In the case of a merger where the KFTC’s examiner determines remedies are necessary due to anticompetitive concerns, the KFTC’s examiner will submit an examiner’s report to the Commissioners and also send the report to the merging parties which contains the examiner’s findings of facts, determination of illegality, and comments regarding remedies. The merging parties may submit their responses to the examiner’s report. The KFTC will then hold a hearing to listen to the opinions of both sides (i.e., the KFTC examiner and the merging parties) and make a final decision. The KFTC will notify the merging parties of its final decision and the merging parties must implement the remedies as prescribed in the final decision.
What are the penalties for failure to notify, late notification and breaches of a prohibition on closing?
The MRFTA imposes an administrative fine of up to KRW 100 million for failure to make a timely and correct notification and, in the case of pre-merger notification, for breach of a prohibition on closing. The KFTC’s “Guidelines for imposing fines for violation of merger reporting regulations” details the criteria for calculating fines.
What are the penalties for incomplete or misleading information in the notification or in response to the authority’s questions?
If the details of notification or attached documents are incomplete or misleading, the KFTC may request the party to supplement or correct the information or materials. In such a case, the review period will be suspended until all the sufficient information is submitted.

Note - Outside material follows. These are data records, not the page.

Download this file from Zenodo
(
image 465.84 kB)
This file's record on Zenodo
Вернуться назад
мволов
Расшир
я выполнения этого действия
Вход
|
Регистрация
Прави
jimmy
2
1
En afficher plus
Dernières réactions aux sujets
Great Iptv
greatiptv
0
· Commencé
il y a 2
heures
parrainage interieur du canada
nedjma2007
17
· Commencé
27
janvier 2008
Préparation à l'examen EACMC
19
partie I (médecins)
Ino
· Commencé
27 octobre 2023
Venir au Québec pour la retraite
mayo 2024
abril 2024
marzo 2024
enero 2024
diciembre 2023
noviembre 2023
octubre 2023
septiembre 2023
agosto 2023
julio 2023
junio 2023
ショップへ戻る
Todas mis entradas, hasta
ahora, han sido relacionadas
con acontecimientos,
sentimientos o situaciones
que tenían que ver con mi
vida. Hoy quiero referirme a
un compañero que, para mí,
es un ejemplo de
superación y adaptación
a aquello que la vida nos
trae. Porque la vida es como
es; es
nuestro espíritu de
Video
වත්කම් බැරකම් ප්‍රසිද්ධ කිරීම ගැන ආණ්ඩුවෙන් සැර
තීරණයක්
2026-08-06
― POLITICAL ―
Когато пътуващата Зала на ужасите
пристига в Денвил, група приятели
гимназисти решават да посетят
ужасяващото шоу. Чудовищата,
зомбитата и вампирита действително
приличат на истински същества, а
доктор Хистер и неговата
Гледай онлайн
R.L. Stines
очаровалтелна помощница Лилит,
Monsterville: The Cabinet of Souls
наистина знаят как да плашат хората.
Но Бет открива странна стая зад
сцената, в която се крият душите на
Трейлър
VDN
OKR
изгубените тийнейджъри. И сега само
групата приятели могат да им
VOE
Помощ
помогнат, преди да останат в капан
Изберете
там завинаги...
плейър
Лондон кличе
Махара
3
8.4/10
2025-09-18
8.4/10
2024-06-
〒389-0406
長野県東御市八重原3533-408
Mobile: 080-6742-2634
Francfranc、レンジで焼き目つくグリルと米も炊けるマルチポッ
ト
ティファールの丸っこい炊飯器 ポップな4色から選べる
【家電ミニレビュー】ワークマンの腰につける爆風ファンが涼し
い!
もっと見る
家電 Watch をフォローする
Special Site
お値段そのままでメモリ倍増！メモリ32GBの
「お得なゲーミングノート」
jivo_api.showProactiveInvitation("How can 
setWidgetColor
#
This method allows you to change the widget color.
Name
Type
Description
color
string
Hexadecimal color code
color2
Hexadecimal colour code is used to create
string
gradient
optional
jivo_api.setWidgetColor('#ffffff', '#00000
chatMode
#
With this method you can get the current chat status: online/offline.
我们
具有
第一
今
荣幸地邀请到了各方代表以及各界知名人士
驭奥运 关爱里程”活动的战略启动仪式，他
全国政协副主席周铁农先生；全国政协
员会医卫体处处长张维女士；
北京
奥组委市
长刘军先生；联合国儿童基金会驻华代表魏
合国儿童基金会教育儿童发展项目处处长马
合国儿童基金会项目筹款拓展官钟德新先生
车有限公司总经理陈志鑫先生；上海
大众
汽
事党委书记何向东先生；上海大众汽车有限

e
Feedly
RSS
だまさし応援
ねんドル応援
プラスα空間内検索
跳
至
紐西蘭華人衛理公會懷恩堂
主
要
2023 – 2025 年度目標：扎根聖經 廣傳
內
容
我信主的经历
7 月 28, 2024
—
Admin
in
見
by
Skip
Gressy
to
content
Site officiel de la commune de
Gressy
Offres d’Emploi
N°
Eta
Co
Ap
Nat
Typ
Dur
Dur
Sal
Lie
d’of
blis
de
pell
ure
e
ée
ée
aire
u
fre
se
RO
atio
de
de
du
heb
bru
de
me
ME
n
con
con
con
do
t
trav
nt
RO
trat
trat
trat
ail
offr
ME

In addition, for misleading information, the KFTC may impose an administrative fine of up to KRW 100 million.
Can the authority’s decision be appealed to a court? In particular, can third parties who are not involved in the transaction appeal the decision?
Any party subject to the KFTC decision can file an appeal with the Seoul High Court within 30 days of receiving the decision being challenged if dissatisfied with the KFTC decision. If the party is dissatisfied with the result of the Seoul High Court’s decision, the party can file an appeal to the Supreme Court.
What are the recent trends in the approach of the relevant authority to enforcement, procedure and substantive assessment?
The South Korean economy is highly dependent on innovation-based industries such as semiconductors and information technology (IT) devices, however, there are no specific criteria with regards to such so-called dynamic anticompetitive effects caused by M&A in innovation-based industries. Therefore, in February 2019, the KFTC revised its Guidelines for M&A Review in order to enhance the predictability of companies propelling M&A, while at the same time so that the KFTC could conduct reviews on innovation-based industrial M&A more effectively.
The revised Guidelines includes the provision of:
- the definition of “information assets”;
- the standards for defining the relevant market and assessing anticompetitive effects in reviewing M&A in innovation-based industries;
- the standards for calculating the degree of market concentration in innovation markets; and
- factors for consideration in reviewing M&A on information assets.
Are there any future developments or planned reforms of the merger control regime in your jurisdiction?
The KFTC proposed an amendment to the MRFTA in late 2018. The proposed amendment is currently being reviewed by the National Assembly. The proposed amendment recommends:
- abolishing criminal penalties for anticompetitive business combinations; and
- imposing a notification obligation when a specific transaction amount (acquisition amount) is met, regardless of the current thresholds for total assets and annual turnover, in order to remedy the issue regarding big data companies, which entail important value in the Korean market regardless of their small size, being possibly excluded from review.
However, there is uncertainty whether the above proposed amendment will be passed by the National Assembly.